Il peut bloquer les fonds de la cession au vendeur, sans même s'expliquer.... les réclamations restant lettre morte.... Même l'Ordre des Notaire peut se défiler. Alors, on cède aux exigences avec procédure en référé, sur le fonds, toujours gagnées. Mais ça ne suffit toujours pas. L'acheteur en a mare de perdre son temps alors qu'il a besoin de se reloger, et achète ailleurs, même si il lui manque l'argent bloqué.
S'il existe une servitude sur une parcelle, le notaire peut ne rien expliquer ( car situation inconnue pour un acheteur non juristes !) = abus de confiance, laissant l'acquéreur piégé dans une situation insurmontable ensuite...... à qui l'on ne manquera pas de dire : vous aviez signé, donc vous étiez au courant ! ......même si les infos étaient uniquement inscrites dans les PJ, elles-mêmes divulguées seulement le jour de la signature de l'acte.

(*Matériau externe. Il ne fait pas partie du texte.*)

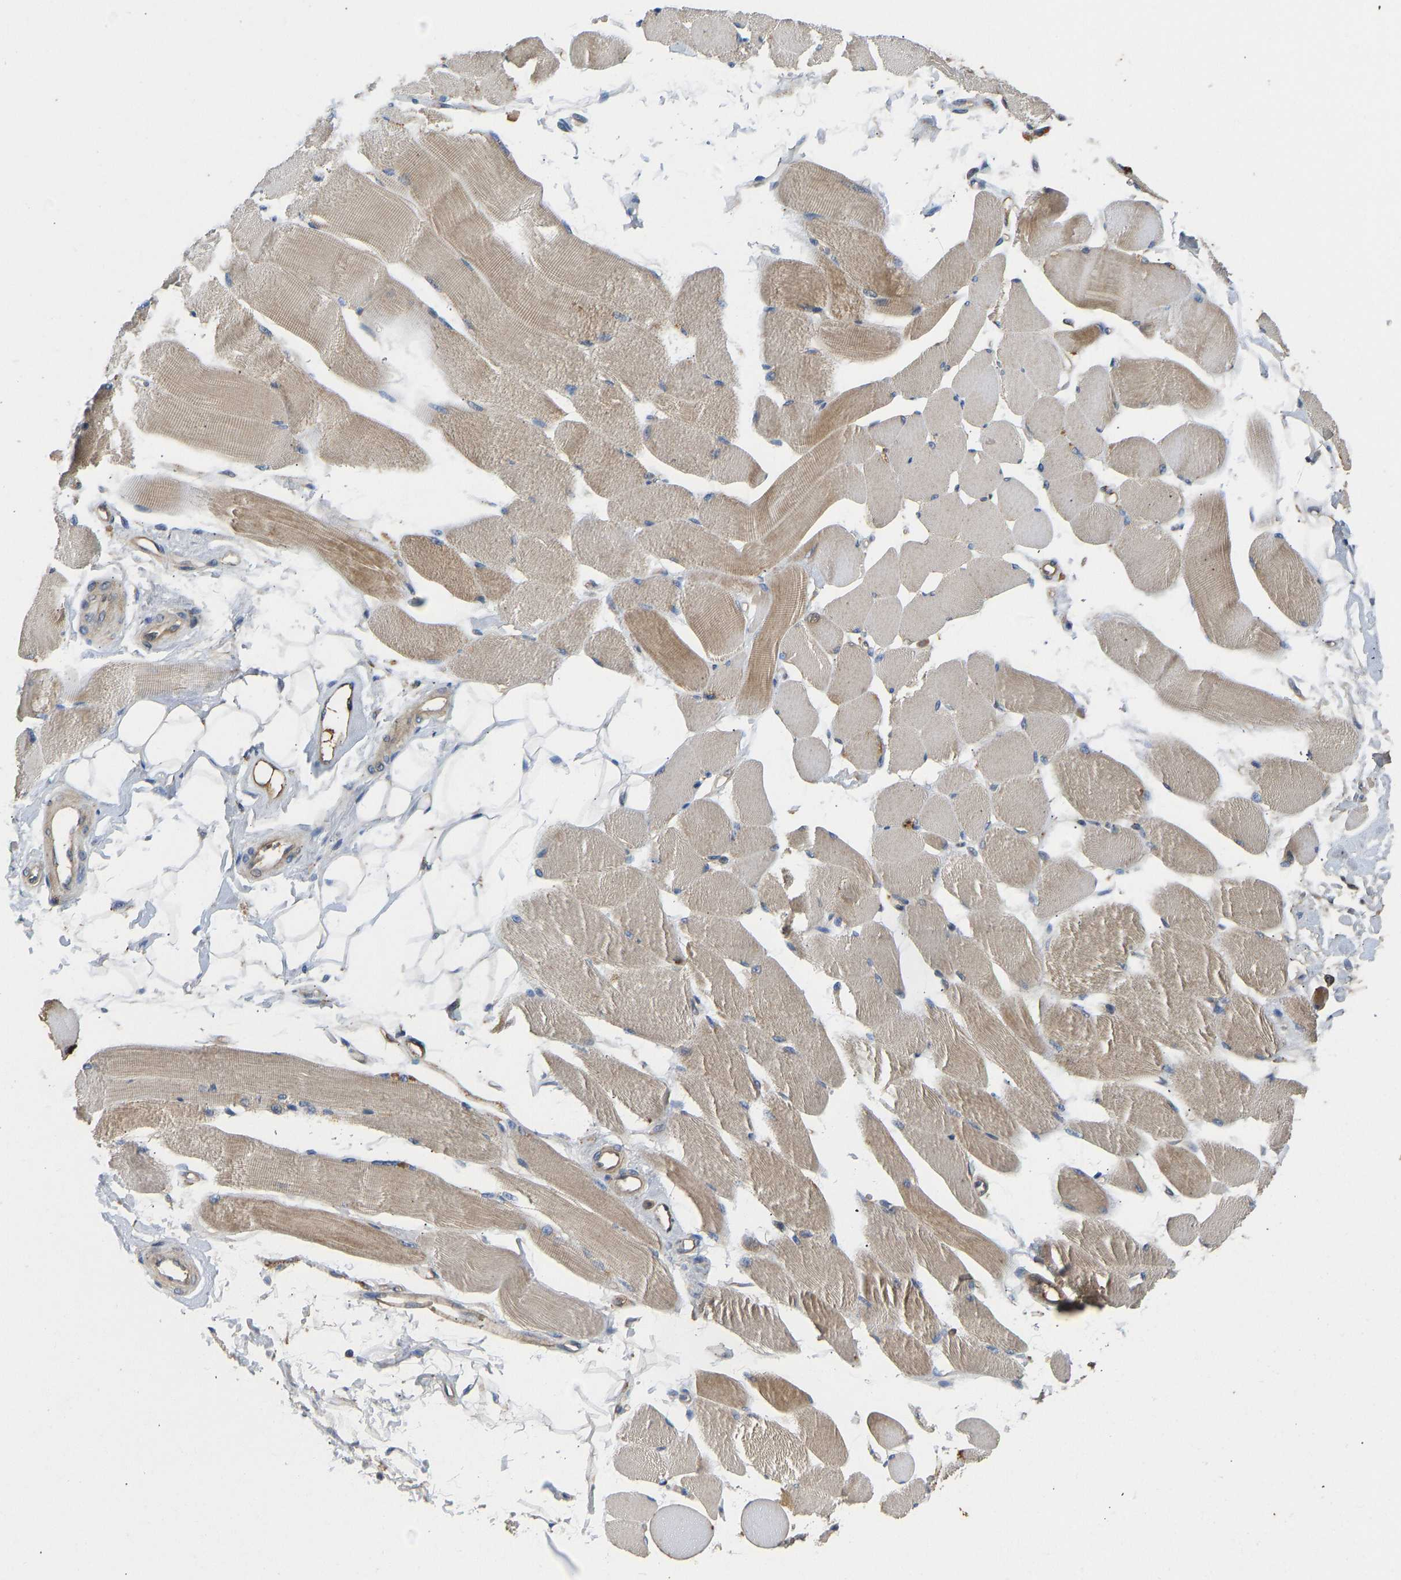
{"staining": {"intensity": "weak", "quantity": ">75%", "location": "cytoplasmic/membranous"}, "tissue": "skeletal muscle", "cell_type": "Myocytes", "image_type": "normal", "snomed": [{"axis": "morphology", "description": "Normal tissue, NOS"}, {"axis": "topography", "description": "Skeletal muscle"}, {"axis": "topography", "description": "Peripheral nerve tissue"}], "caption": "Immunohistochemistry of benign skeletal muscle exhibits low levels of weak cytoplasmic/membranous staining in approximately >75% of myocytes.", "gene": "VCPKMT", "patient": {"sex": "female", "age": 84}}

Risque de triumvirat malhonnête: Vendeur + Agence immobilière + notaire tous complices pour vous refiler un bien invendable car si l'acheteur avait réellement connu la réalité du bien convoité, il se serait abstenu.
Accord vendeur/notaire pour ne plus vendre, alors que le compromis est signé. D'abord faire le mort, et après toutes les tentatives de conclure et menace d'un avocat, dire : Ce n'est plus passé, la date limite est passée ! Illégalité, mais on a tout le monde à l'usure !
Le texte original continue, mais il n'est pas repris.